::: Material to process :::
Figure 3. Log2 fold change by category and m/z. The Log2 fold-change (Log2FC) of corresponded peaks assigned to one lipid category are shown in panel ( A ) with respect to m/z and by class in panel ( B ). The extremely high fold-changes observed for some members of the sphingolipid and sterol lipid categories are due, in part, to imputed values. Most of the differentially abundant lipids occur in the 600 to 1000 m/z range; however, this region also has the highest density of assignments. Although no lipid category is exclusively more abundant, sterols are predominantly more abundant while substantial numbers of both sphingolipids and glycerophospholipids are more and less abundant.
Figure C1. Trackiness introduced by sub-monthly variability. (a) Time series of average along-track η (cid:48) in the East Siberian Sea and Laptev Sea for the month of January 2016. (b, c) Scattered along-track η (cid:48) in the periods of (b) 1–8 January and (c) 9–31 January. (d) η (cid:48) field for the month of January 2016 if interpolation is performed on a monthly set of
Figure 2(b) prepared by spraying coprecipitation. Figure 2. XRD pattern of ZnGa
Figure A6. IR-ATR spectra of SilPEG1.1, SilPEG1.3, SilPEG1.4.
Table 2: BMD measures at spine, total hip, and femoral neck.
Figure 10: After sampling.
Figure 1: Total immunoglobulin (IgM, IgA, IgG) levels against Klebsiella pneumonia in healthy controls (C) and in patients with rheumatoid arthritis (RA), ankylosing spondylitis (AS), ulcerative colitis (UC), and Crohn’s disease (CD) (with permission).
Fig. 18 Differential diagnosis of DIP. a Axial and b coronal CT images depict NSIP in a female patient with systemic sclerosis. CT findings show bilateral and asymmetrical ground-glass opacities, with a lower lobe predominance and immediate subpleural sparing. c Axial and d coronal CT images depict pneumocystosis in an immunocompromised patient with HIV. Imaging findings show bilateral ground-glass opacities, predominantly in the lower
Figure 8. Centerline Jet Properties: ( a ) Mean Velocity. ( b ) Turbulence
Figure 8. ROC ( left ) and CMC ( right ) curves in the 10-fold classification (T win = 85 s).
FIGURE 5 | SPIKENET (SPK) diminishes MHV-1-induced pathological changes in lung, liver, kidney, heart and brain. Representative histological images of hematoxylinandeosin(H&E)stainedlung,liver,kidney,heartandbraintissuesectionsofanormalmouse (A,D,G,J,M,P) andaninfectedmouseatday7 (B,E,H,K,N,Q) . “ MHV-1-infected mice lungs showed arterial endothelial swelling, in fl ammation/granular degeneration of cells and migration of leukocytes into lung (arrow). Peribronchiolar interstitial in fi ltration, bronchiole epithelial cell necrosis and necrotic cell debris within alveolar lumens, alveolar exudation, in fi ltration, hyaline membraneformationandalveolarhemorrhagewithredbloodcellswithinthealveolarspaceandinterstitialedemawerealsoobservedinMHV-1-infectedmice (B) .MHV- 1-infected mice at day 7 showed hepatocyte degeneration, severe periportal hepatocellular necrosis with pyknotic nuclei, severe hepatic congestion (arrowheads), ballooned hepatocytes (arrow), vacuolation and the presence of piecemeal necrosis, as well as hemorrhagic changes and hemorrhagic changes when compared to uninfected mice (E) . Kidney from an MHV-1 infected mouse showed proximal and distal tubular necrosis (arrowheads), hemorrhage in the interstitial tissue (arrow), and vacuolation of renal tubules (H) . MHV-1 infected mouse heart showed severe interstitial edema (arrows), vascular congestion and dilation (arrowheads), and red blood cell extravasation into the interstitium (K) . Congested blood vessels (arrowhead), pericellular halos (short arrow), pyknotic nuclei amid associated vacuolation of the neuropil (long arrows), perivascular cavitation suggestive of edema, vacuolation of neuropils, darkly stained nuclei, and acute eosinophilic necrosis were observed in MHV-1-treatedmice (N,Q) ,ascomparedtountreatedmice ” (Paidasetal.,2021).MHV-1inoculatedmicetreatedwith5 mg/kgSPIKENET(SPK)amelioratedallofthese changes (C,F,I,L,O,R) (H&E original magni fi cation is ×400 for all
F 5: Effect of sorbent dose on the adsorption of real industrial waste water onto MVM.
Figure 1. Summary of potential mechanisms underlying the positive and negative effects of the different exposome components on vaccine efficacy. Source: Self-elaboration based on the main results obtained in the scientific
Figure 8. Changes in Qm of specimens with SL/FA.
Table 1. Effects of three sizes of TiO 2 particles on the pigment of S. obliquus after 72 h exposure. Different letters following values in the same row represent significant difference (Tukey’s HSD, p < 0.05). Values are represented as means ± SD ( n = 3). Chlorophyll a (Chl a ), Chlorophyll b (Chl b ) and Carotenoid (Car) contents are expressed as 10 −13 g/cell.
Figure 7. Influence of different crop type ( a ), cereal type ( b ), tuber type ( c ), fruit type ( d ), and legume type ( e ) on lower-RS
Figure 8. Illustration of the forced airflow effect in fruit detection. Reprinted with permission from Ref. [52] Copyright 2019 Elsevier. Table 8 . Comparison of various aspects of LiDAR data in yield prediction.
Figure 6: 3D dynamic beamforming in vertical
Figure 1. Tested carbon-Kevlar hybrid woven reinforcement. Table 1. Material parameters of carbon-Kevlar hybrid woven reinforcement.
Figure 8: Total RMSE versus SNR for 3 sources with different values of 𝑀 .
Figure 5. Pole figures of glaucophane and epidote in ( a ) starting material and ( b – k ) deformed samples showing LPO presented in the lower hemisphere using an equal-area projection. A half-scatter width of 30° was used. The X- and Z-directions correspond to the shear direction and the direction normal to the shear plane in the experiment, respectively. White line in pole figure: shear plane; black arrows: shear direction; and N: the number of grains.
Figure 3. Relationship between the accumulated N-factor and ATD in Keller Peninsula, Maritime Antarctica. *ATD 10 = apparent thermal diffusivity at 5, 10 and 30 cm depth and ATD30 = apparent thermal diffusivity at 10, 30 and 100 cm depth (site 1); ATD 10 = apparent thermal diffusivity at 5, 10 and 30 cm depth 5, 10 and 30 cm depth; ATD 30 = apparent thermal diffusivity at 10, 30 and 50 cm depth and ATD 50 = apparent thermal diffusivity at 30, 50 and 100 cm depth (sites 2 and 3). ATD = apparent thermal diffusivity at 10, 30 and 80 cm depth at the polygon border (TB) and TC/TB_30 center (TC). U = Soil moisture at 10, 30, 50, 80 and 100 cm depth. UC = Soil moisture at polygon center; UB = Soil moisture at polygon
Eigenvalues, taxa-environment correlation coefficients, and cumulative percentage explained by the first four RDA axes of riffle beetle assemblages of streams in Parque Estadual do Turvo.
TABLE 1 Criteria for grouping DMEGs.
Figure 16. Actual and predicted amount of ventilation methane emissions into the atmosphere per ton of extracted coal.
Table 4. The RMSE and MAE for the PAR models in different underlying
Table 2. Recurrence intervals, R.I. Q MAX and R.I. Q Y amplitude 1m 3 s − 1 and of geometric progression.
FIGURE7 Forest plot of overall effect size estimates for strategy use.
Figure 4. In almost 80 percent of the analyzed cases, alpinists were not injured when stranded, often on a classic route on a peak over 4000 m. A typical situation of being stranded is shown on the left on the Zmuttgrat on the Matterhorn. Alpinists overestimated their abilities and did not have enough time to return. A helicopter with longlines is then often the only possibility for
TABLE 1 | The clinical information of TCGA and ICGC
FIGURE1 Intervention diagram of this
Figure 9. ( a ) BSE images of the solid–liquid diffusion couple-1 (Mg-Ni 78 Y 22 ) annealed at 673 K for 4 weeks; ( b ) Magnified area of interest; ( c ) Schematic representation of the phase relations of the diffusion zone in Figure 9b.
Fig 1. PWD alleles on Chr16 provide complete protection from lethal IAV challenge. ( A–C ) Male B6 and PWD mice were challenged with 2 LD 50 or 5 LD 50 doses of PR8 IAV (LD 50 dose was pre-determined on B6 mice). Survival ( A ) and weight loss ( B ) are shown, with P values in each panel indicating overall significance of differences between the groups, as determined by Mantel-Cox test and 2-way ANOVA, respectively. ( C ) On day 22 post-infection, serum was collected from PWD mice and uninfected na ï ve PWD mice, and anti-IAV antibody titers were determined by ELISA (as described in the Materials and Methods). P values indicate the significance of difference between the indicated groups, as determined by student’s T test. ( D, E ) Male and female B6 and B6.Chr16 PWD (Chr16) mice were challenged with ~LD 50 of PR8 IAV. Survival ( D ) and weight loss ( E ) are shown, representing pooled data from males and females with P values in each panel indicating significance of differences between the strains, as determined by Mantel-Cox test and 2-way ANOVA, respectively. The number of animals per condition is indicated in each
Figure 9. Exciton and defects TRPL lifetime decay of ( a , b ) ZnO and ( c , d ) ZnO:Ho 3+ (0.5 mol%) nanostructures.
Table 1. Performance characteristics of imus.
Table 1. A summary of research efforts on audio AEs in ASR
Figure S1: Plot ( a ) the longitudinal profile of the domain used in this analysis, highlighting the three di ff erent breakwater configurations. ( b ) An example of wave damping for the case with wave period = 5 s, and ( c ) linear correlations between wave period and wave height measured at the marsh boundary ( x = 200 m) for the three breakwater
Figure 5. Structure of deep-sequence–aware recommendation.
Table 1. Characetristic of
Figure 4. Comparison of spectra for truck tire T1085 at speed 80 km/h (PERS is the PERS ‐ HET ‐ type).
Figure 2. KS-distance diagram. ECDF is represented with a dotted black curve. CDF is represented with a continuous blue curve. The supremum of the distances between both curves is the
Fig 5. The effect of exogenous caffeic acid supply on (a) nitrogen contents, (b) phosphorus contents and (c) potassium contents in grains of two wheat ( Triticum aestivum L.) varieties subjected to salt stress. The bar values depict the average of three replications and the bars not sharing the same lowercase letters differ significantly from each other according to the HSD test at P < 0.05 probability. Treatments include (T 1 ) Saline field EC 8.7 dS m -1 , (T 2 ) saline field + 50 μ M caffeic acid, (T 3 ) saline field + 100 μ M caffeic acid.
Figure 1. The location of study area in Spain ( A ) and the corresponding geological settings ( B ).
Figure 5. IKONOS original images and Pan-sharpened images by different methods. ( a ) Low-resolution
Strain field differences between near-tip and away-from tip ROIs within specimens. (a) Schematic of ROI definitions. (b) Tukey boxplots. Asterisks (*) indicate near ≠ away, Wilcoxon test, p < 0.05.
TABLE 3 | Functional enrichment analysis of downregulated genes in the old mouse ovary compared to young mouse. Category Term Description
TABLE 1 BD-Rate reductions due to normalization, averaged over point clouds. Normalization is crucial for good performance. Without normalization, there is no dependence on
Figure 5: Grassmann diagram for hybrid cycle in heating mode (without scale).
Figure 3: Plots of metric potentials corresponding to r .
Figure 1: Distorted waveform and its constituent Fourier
:::
### [Problem to solve]
In the listing above, find the line with "Figure 5. Pole" and the line with "FIGURE1 Intervention diagram of this", then reproduce both and every line between them exactly.

### [Answer to this exercise]
Figure 5. Pole figures of glaucophane and epidote in ( a ) starting material and ( b – k ) deformed samples showing LPO presented in the lower hemisphere using an equal-area projection. A half-scatter width of 30° was used. The X- and Z-directions correspond to the shear direction and the direction normal to the shear plane in the experiment, respectively. White line in pole figure: shear plane; black arrows: shear direction; and N: the number of grains.
Figure 3. Relationship between the accumulated N-factor and ATD in Keller Peninsula, Maritime Antarctica. *ATD 10 = apparent thermal diffusivity at 5, 10 and 30 cm depth and ATD30 = apparent thermal diffusivity at 10, 30 and 100 cm depth (site 1); ATD 10 = apparent thermal diffusivity at 5, 10 and 30 cm depth 5, 10 and 30 cm depth; ATD 30 = apparent thermal diffusivity at 10, 30 and 50 cm depth and ATD 50 = apparent thermal diffusivity at 30, 50 and 100 cm depth (sites 2 and 3). ATD = apparent thermal diffusivity at 10, 30 and 80 cm depth at the polygon border (TB) and TC/TB_30 center (TC). U = Soil moisture at 10, 30, 50, 80 and 100 cm depth. UC = Soil moisture at polygon center; UB = Soil moisture at polygon
Eigenvalues, taxa-environment correlation coefficients, and cumulative percentage explained by the first four RDA axes of riffle beetle assemblages of streams in Parque Estadual do Turvo.
TABLE 1 Criteria for grouping DMEGs.
Figure 16. Actual and predicted amount of ventilation methane emissions into the atmosphere per ton of extracted coal.
Table 4. The RMSE and MAE for the PAR models in different underlying
Table 2. Recurrence intervals, R.I. Q MAX and R.I. Q Y amplitude 1m 3 s − 1 and of geometric progression.
FIGURE7 Forest plot of overall effect size estimates for strategy use.
Figure 4. In almost 80 percent of the analyzed cases, alpinists were not injured when stranded, often on a classic route on a peak over 4000 m. A typical situation of being stranded is shown on the left on the Zmuttgrat on the Matterhorn. Alpinists overestimated their abilities and did not have enough time to return. A helicopter with longlines is then often the only possibility for
TABLE 1 | The clinical information of TCGA and ICGC
FIGURE1 Intervention diagram of this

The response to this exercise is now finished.